Waga seishun ni kuinashi's poster

Waga seishun ni kuinashi

a.k.a. No Regrets for Our Youth

4.3%
3:1

Comments

xianjiro's avatar
xianjiro
I have a different reaction to prior comments. While, by far, not Kurosawa's or Hara's best work, the piece carries strong meaning. It was much less about the anti-fascist movement that was quashed in the lead up to Japan attacking American and British interests in the Pacific: it's a story about personal redemption, and not, Yukie's redemption, albeit we do witness her growth and maturing in her character arc.

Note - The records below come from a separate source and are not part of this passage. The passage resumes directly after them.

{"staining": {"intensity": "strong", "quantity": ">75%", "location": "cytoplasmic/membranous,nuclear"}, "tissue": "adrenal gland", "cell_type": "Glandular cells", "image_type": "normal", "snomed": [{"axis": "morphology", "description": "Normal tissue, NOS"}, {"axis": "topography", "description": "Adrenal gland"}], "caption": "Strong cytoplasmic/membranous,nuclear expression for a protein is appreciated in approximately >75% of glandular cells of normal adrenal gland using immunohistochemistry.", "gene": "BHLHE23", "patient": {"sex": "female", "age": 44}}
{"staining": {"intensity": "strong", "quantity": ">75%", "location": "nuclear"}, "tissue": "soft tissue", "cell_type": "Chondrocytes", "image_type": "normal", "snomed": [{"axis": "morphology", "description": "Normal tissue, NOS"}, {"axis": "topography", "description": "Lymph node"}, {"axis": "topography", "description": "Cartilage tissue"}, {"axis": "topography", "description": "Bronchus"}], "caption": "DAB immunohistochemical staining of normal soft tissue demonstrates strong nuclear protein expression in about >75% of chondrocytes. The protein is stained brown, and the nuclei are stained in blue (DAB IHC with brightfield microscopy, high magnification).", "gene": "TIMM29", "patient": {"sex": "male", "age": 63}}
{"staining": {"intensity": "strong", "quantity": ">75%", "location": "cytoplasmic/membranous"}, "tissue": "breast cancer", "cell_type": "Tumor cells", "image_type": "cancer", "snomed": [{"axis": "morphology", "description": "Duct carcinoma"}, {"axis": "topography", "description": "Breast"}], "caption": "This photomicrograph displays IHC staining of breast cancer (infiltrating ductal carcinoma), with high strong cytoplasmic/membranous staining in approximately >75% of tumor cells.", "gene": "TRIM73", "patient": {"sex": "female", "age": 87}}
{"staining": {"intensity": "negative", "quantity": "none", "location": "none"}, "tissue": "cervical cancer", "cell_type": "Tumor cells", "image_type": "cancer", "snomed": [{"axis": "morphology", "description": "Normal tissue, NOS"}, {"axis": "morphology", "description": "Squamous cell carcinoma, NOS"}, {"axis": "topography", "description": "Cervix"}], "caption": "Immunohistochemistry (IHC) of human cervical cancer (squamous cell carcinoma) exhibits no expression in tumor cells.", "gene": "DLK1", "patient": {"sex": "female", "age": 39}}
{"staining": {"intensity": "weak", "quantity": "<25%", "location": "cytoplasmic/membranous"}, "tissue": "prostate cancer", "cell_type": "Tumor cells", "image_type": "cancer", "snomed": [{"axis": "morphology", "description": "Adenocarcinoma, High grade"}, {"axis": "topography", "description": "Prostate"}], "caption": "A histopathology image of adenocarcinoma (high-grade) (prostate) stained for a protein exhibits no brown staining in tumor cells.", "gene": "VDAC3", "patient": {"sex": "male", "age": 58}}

Instead, the first half of the film - rough as it is - is largely setup for the second half. Viewers need to understand who Yukie and Noge are, what he believes, and why he pays such a high price - losing first his family, then his life - to understand why Yukie is willing to go to the lengths she goes. And notice, we never have a scene of her saying "your son wasn't bad, he didn't do that horrible thing" with his parents. No, instead we have her being a good, considerate, caring daughter. She goes about life as a normal Japanese daughter would and thereby shows that Noge was good. After all, how could such a bad person pick such a good wife? Yukie's sacrifice is Noge's redemption. I was unsettled at the final scene in that it wasn't clear if the truck of farmworkers who stop for Yukie are below the mountain where the movie starts or in his hometown (thereby signalling the Noge family's redemption). I like to think the latter.
deckard.'s avatar
deckard.
here kurosawa tries a 20's soviet movie. and what a movie it is.
acoltismypassport's avatar
acoltismypassport
Also known as 'No Regrets for Our Youth'.

Edit: I just got done with this. Made it about eighty minutes in, and had to shut it off. This was my 28th Kurosawa film, and easily the dullest one so far. Worth watching only as a list-completer.